In a small building nearby, Vargas and her team of experts monitor them 24 hours a day using 57 closed-circuit television cameras.
Vargas glanced across nervously at her charges on the screens as she conducted this interview.
"Oh, the poor things are so hot today!" she said, as she watched three cubs desperately fighting off mosquitos in the baking heat of 43 degrees C (110 F).
"We try to intervene as little as possible, except when they fight," she said, noting that one of the first surviving set of cubs was killed in a fight with a sibling in 2005.
Suddenly, there is a crisis as a cub is seen climbing the fence, and head keeper Juana Bergara races out the door to stop the animal from falling to the ground and hurting itself.
All the animals have names, the first letters of which correspond to the year in which they were born, from Adela and Aliaga in 2004 to Fresno and Fernandina this year. Their different personalities, from aggressive to calm, are also recorded on a chart on the wall.
Vargas, who has worked on saving the black-footed ferret and the Mexican wolf in the United States and the Siberian tiger in Russia, said the work is "satisfying and very terribly tiring".

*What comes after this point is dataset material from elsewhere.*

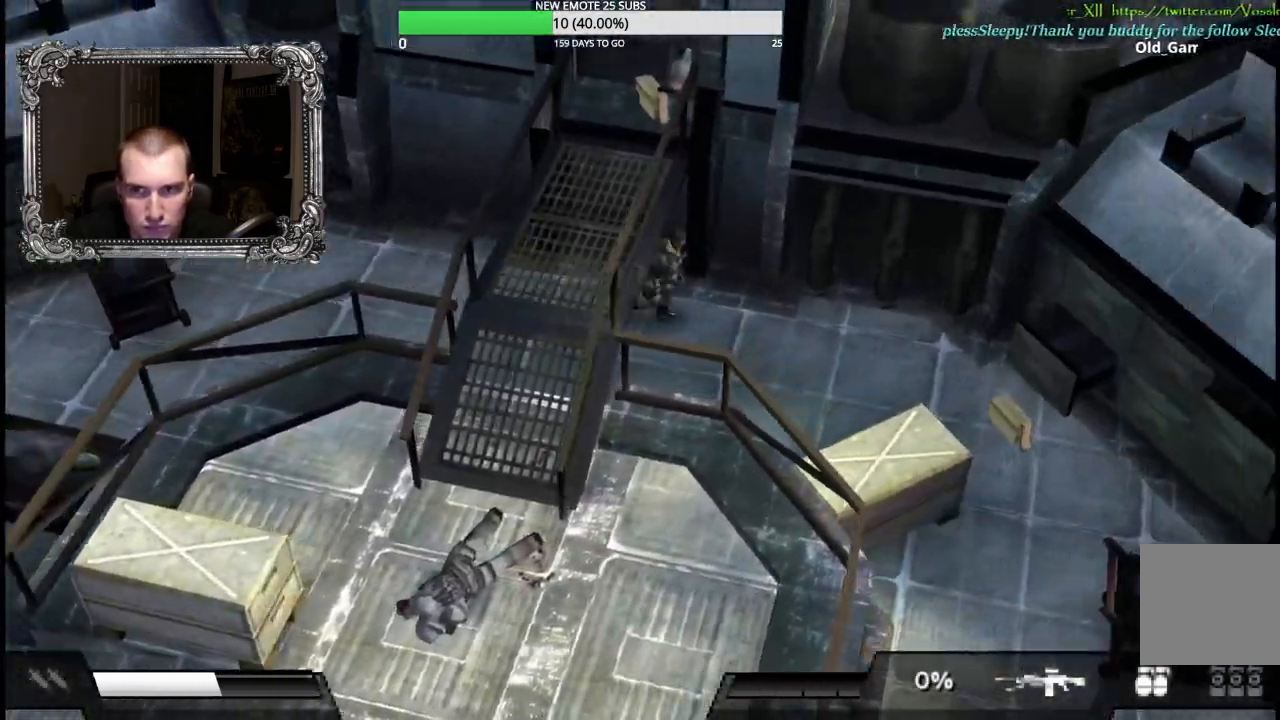
{"buttons": ["R2"], "left_stick": "down", "right_stick": "center", "events": [[217, "left_stick", "down-right"], [467, "left_stick", "down"]]}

"When you are responsible for a lot of live animals that are critically endangered you never disconnect. It's day and night."
The captive breeding programme is just the start of a process that could take another 16 years and in which the Iberian lynx must pass from being "critically endangered" -- the highest category of risk for a wild animal under the International Union for Conservation of Nature -- to "endangered" to "threatened".
And Vargas explained that this is also just part of a wider project.
"Our ultimate very important goal is that we are not working on one single species, we are working on the protection of an endangered habitat, which is the Mediterranean forest and scrubland, and we are using the lynx as the ambassador.
"So we are investing in one animal for the well-being of a whole very important ecosystem that has been hammered for 20 years. It's what is called an umbrella species, because by protecting one species we are protecting a whole area."
Among other threatened species in the Donana National Park is the Spanish imperial eagle.